**Problem set**:
a – In the systemd-on-Gentoo mailing-list post, change "bluetooth" to "wireless" and give the part from "I'm using a" to "the link below." again.
b – According to the systemd mailing-list post, why did Gustavo disable calls to the OpenRC scripts in /etc/init.d?
c – Resume the mailing-list post about systemd on Gentoo from its last line.

**Passage**:
[systemd-devel] Log of all processes
Canek Peláez Valdés
caneko at gmail.com
Mon Oct 25 10:42:30 PDT 2010
On Mon, Oct 25, 2010 at 6:27 AM, Gustavo Sverzut Barbieri
<barbieri at profusion.mobi> wrote:
[...]
> Hi, I'm one of the guys helping Systemd to run on Gentoo and had
> similar high-pid counts.
Hi Gustavo.
> The biggest cause of problems was hotplug being installed. Alone it
> would account for over 1000 pid. Removing it, but still leaving the
> uevent helper set in kernel (CONFIG_UEVENT_HELPER_PATH!="") was still
> causing high pid count, but faster boot (the kernel would create
> process but not find the binary and thus they'd die). Hotplug was
> installed since it was recommended by some gentoo handbook, but as you
> can see from the version (2004-something) it's deprecated and udev
> handles it all, much more nicely.
I tought I din't have to do anything, because I haven't used hotplug
in a long time, I uninstalled it years ago. However, I had the
CONFIG_UEVENT_HELPER_PATH still set, and that was the cause of the
higher PID count. Now I have <100 for emergency, and ~500 for
graphical.target.
> The second problem was calling openrc scripts at /etc/init.d, as
> openrc is too smart and tries to manage dependencies that may have
> been handled by systemd already. So I disable it in my ebuild (see
> below). With that I disable all access to /etc/init.d and have a fully
> native systemd (you can find some service files in my repo as well).
I'm using a (slightly modified) version of your ebuilds. I don't use
any script from OpenRC.
> The third, but very minor is to remove gentoo's intelligence from udev
> rules. Things like "new network device -> /etc/init.d/net.$iface
> start" or "new bluetooth, start bluez". These are also documented in
> the link below.
Done that too.

**Data provided**:
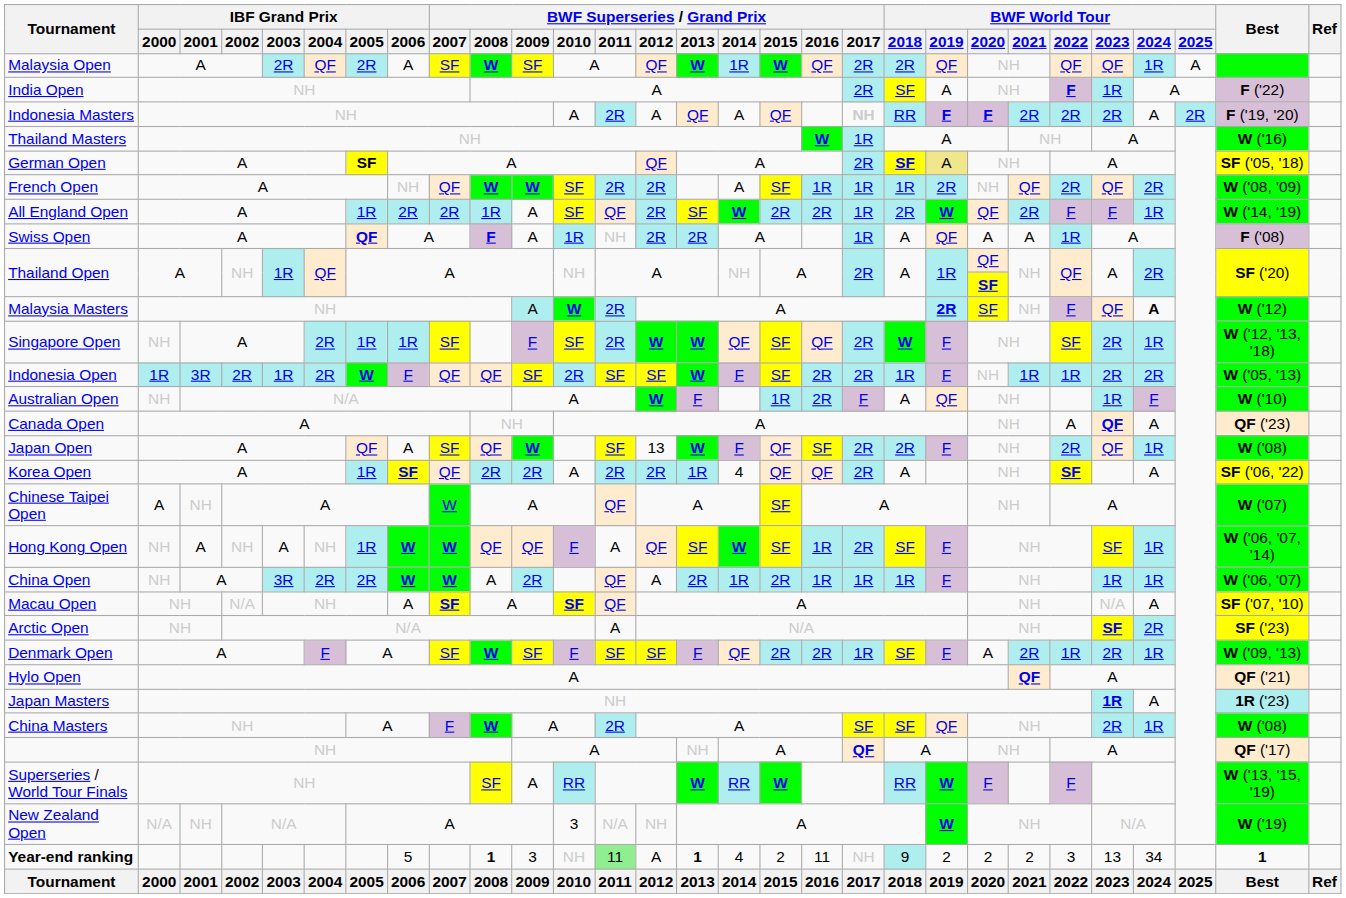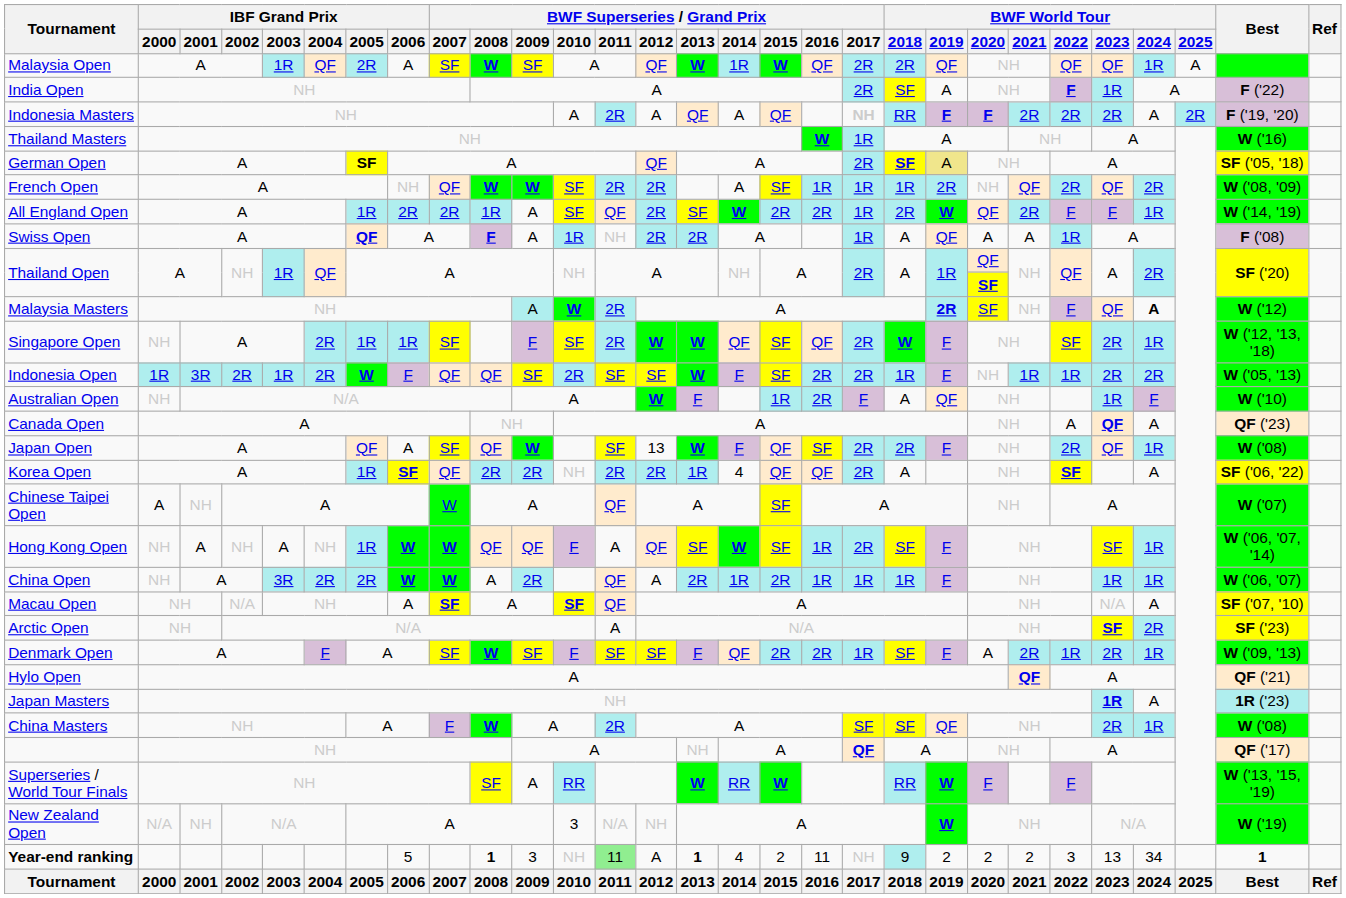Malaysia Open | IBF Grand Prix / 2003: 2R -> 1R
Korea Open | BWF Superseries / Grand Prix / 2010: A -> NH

**Answers provided**:
a –
I'm using a (slightly modified) version of your ebuilds. I don't use
any script from OpenRC.
> The third, but very minor is to remove gentoo's intelligence from udev
> rules. Things like "new network device -> /etc/init.d/net.$iface
> start" or "new wireless, start bluez". These are also documented in
> the link below.

b – OpenRC is "too smart" and tries to manage dependencies that systemd may already have handled. Disabling it cuts off all access to /etc/init.d and leaves a fully native systemd setup.

c –
> Last but not least, I'm a desktop user and as such I don't care about
> persistent logs. Systemd allows you to run with a very lightweight
> bridge to link /dev/log to /dev/kmsg, then you can read your logs with
> "dmesg" and they're all in ram, with no need to install logrotate
> stuff. It's very lightweight (36kb here). I also disable all getty but
> 1 and start my login manager directly (slim.service, instead of
> xdm.service). It boots into my Enlightenment17 with pid around 500,
> with a hack to ignore some acpid udev modprobes I can get it to 300).
I use GNOME, so my PID count is higher (~900), but I'm OK with that. I
use syslog-ng out of custom, and that doesn't slow things down.
> I have a "live" (from git) systemd ebuild, with instructions I'm collecting at:
I'm using a modified version of your ebuilds (thanks by the way).
> As for shutdown, yeah, it's as fast as it should be ;-) We're doing an
> amazing work with systemd! My next hope is to have the cron features
> in it and it's all I ever need to manage my system.
I'm quite happy with systemd right now; it's not incredible faster
that OpenRC, but I have a lot of services running. My boot time is
around 24s to gdm login screen, and then my GNOME session takes
another 10s to be able to use my desktop. Need to look into that.
Regards, and thanks again for the ebuilds (and to everyone else that answered).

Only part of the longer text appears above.